- **Task item A**:
Answer these questions about the Wildlands review post:
(i) What made the drone ineffective?
(ii) Since what year had the writer not been able to approach from the north, south, or high above?
(iii) Which two games are the graphics and scenery compared to?
- **Task item B**:
Copy out the passage from the Wildlands review post starting at "Bolivia is almost" and ending at "natural and fluid.".

***** Page extract

Post by Tig on Apr 11, 2017 23:25:28 GMT -5
I had waited until nightfall for a full tactical advantage, shooting out every other light overhead and moving from shadow to shadow. The compound was larger than most of the others and just getting across it to the objective was going to be a push, much more with everyone there wanting to kill me. There were scanner jammers in the area so my drone was ineffective, and powerful lights and taller buildings were blocking my view to get a full enemy count. I had called rebel spotters in the area to report on what they could see, but they couldn't report on everything and I knew there were still several heavily armed and armored guards that could turn a corner at any time. These weren't the typical rabble drug runners; they were trained soldiers with weapons on par with mine, and a deadly aim when using them. One of their patrols split rounding a building, and some of the solders were alone on a street out of sight of the others. I tagged them to be killed by my platoon on my signal, then targeted a sniper in a far tower. He was a long way off. I'd made longer shots with weaker scopes but if I missed here, the whole base would come down on top of us in no time. I squatted low on my raised position to avoid detection, waited for a clean target, raising the crosshairs to account for bullet drop yet opting for center mass, and exhaled slowly. The marked targets were about to leave the area where their death would be concealed. It was squeeze the trigger now or find another way.
It's back. Ghost Recon truly is back. After the embarrassment of pretty much anything after the original Ghost Recon and its expansions, someone at Ubisoft stood up and said "hey, maybe they want more tactical and less action hero". Yes, the movie goers still get their taste of over-the-top action, but the true lovers of tactical combat will finally get their thrills again in a Ghost Recon title. Gone are the linear maps, the lack of options on approach, and the melodrama. For the first time since 2001 I could approach from the north, south, or even high above. Terrain and vegetation are a factor once again, and bullets are freakin' deadly. Adding to the experience are a wide array of customizable weapons, expanding your style of play even further, gadgets and gear for a tactical edge without turning the game into science fiction, and airplanes, choppers of all sizes, motorcycles, Jeeps with miniguns, and an APC with cannons on top. Wildlands isn't just a sandbox, it's a playground complete with deadly rollercoasters.
Bolivia is almost perfectly rendered on your screen, right down to swaying trees, flowing grass, streams cutting paths through expansive mountains and draining into rivers below, dynamic weather and light cycles, and all of it producing hiding spaces, dark spots, and perfect tactical vantage points. Dotting the landscape are small villages, decaying ruins, busy cities and bustling military outposts. Everywhere you turn is a feast for the eyes, whether you're in emerald jungles or the incredibly drawn salt flats. The graphics and scenery are on par with GTA V and Skyrim with constant moments of breathtaking views. Characters are beautifully detailed with textures in their clothing and skin and their motions are natural and fluid.

**********
***** The data

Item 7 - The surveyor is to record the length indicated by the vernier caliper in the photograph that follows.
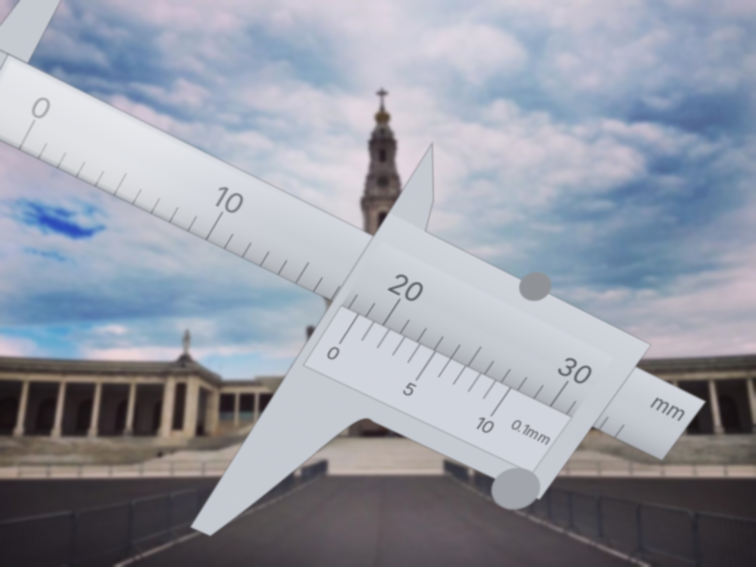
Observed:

**********
***** The data

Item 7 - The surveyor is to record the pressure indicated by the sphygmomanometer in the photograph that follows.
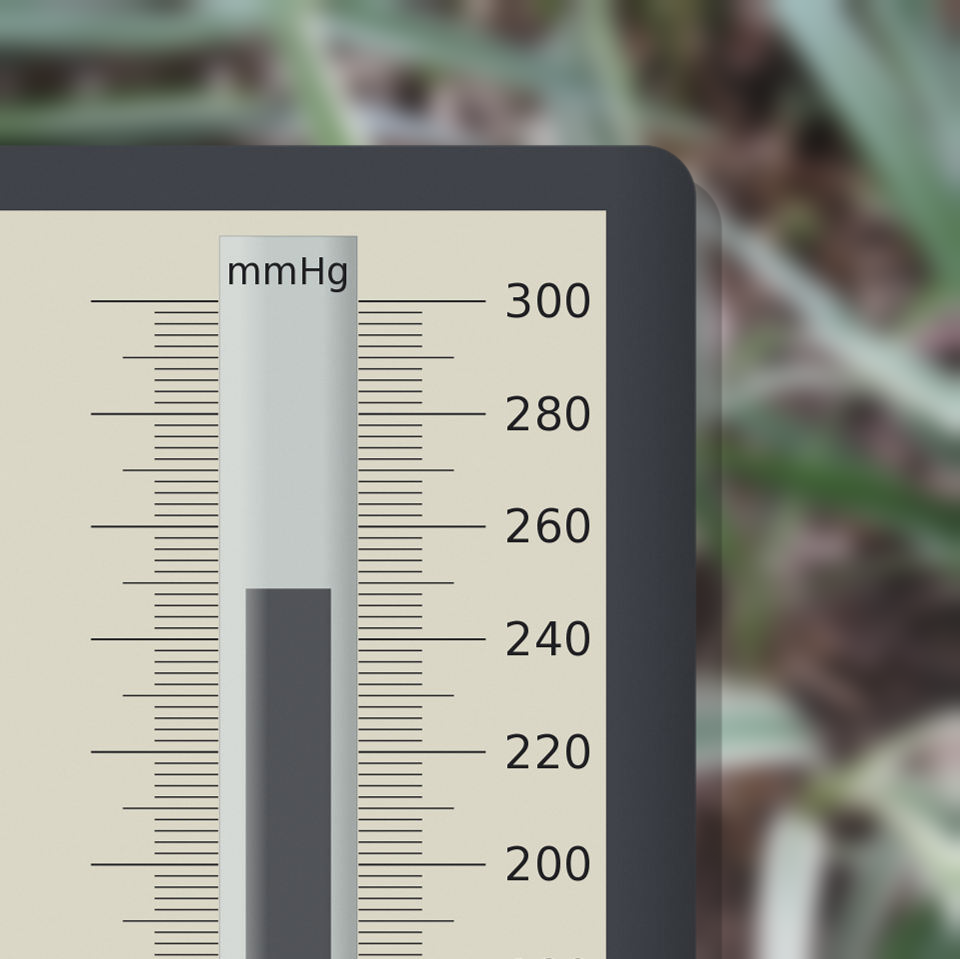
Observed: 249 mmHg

**********

- **Exercise answer A**:
(i) Scanner jammers in the area.
(ii) 2001.
(iii) GTA V and Skyrim.

- **Exercise answer B**:
Bolivia is almost perfectly rendered on your screen, right down to swaying trees, flowing grass, streams cutting paths through expansive mountains and draining into rivers below, dynamic weather and light cycles, and all of it producing hiding spaces, dark spots, and perfect tactical vantage points. Dotting the landscape are small villages, decaying ruins, busy cities and bustling military outposts. Everywhere you turn is a feast for the eyes, whether you're in emerald jungles or the incredibly drawn salt flats. The graphics and scenery are on par with GTA V and Skyrim with constant moments of breathtaking views. Characters are beautifully detailed with textures in their clothing and skin and their motions are natural and fluid.